Reporters Without Borders urges the Congolese judicial authorities to come to their senses in the case of Nicaise Kibel Bel’Oka, the publisher of the bimonthly Les Coulisses in Béni, in the eastern province of Nord-Kivu, who is facing a possible jail term and heavy damages for supposedly libelling a local customs official.
On 5 April, Béni’s prosecutor requested a one-year jail sentence for Bel’Oka in the lawsuit brought against him by Crispin Youmba Akilimali, the deputy director of the customs department (DGDA) in Béni, over a June 2012 article about alleged customs fraud.
“Not only would the one-year jail term be disproportionate if Bel’Oka really had defamed the plaintiff, but it is also absurd because he did not,” Reporters Without Borders said. “We urge the Congolese judicial authorities to see reason and we ask the Nord-Kivu court not to convict Bel’Oka for just doing his duty to inform his fellow citizens.”
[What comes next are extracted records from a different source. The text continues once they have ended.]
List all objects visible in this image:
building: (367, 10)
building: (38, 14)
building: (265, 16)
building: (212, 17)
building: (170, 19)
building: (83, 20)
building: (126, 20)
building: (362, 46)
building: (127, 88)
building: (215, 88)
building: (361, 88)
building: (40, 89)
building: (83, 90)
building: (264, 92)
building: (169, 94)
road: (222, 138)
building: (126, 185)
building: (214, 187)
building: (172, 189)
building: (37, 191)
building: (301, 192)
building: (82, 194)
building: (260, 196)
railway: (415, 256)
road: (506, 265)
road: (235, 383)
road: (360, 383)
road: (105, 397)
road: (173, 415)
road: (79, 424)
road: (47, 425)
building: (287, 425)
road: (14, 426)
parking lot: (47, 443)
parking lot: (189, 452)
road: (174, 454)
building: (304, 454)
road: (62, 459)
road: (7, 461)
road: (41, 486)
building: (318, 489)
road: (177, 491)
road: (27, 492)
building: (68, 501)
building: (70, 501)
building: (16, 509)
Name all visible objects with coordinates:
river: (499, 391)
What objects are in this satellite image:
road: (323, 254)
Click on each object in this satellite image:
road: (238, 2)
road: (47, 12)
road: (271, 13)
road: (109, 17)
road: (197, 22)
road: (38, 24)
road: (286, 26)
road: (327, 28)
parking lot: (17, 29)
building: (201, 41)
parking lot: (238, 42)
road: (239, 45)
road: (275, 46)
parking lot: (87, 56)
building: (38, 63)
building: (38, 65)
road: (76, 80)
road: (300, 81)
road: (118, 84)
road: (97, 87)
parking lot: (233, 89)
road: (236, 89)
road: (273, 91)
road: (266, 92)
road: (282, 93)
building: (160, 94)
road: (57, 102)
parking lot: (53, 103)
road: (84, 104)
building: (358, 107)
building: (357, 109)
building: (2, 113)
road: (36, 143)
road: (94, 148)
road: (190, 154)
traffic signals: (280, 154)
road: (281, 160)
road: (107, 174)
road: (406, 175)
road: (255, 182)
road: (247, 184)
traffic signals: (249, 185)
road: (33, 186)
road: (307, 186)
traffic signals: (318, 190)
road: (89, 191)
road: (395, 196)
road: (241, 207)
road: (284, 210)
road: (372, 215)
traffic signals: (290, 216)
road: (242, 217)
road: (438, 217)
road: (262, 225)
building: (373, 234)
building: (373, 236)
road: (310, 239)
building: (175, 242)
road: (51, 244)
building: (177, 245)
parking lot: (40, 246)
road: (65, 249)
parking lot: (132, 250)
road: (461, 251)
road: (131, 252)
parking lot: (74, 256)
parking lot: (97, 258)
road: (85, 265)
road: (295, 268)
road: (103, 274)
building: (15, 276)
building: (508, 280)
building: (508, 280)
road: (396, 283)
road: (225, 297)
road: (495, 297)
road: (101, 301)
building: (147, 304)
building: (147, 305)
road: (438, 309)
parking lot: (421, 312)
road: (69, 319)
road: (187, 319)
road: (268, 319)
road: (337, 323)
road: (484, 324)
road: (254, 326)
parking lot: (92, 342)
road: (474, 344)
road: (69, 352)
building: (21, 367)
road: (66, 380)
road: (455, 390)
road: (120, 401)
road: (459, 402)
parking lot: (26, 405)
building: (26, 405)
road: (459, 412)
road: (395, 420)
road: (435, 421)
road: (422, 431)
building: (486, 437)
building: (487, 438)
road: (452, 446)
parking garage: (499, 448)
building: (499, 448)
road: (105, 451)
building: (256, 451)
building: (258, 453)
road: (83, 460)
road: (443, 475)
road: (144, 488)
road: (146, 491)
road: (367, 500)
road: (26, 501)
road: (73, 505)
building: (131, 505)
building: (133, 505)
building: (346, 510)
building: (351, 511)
Akilimali is suing Bel’Oka for 100,000 dollars in damages over the article, which reported that 977 tons of timber were exported on 18 May 2012 without being registered by the Béni DGDA. After Akilimali filed his libel suit, the prosecutor’s office questioned Bel’Oka about the article for two hours on 27 September.
After seven hearings since the trial began on 11 January, the court is now considering its verdict. It is just examining the libel complaint against Bel’Oka and is not looking at the alleged fraud by Akilimali and the DGDA.
“We fear that Bel’Oka will be convicted of criminal libel because the prosecutor’s office seems to have sided with the plaintiff throughout this case,” Reporters Without Borders said. “Bel’Oka has nonetheless produced documents proving that Akilimali permitted fraud by under-estimating the quantity of wood being exported.”
Winner of the 2009 CNN award for press freedom in Africa, Bel’Oka already served a prison term in 2004. He told Reporters Without Borders: “The Congolese defamation law does not protect the media. It protects the strongest, those who have money and power.”